Discovery and Molecular Structure

• Sclerostin originates from the SOST gene, discovered during research on conditions affecting bone density like sclerosteosis and van Buchem disease.
• Part of the DAN/Cerberus family of bone morphogenetic protein (BMP) inhibitors.
• Composed of 213 amino acids with a unique cysteine knot structural pattern.
• Core held together by disulfide bonds, essential for its biological role.
• SOST gene mainly active in osteocytes, cells that sense mechanical forces within the bone.

Physiological Role in Bone Metabolism

• Acts as a strong inhibitor of bone formation.
• Inhibits the Wnt/β-catenin signalling pathway, involved in osteoblast differentiation and function.
• Binds to LRP5/6 co-receptors, hindering Wnt-Frizzled-LRP5/6 assembly, switching off canonical Wnt signalling.
• Leads to reduced bone formation and mineralization.
• Expression stimulated by mechanical loading, hormones, and cytokines, allowing dynamic regulation of bone turnover.

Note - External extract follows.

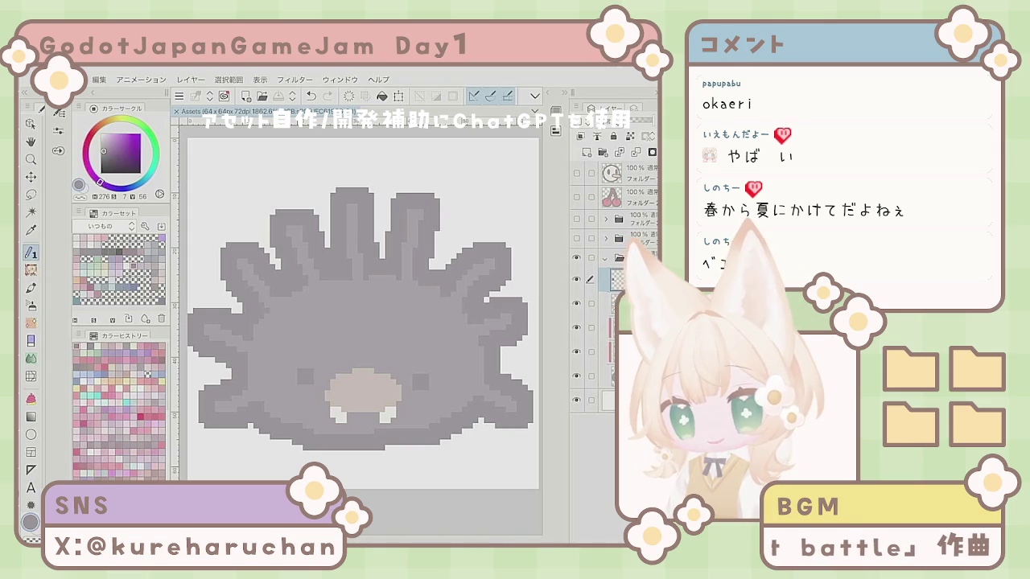
scroll(362, 314, down, 2)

Clinical Significance and Disease Associations

• Important in bone homeostasis, exemplified by genetic conditions:
• Sclerosteosis and van Buchem disease: loss of SOST function, progressive bone overgrowth, increased bone mineral density.
• Elevated sclerostin levels associated with:
• Osteoporosis
• Chronic kidney disease-mineral bone disorder (CKD-MBD)
• Diabetes-related bone fragility

Therapeutic Applications and Anti-Sclerostin Antibodies

• Romosozumab: enhances bone formation, inhibits bone resorption, effective for severe osteoporosis.
• Considerations for anti-sclerostin therapy: potential cardiovascular risks and side effects.
• Other therapeutic interventions being explored: small molecule inhibitors, gene therapy.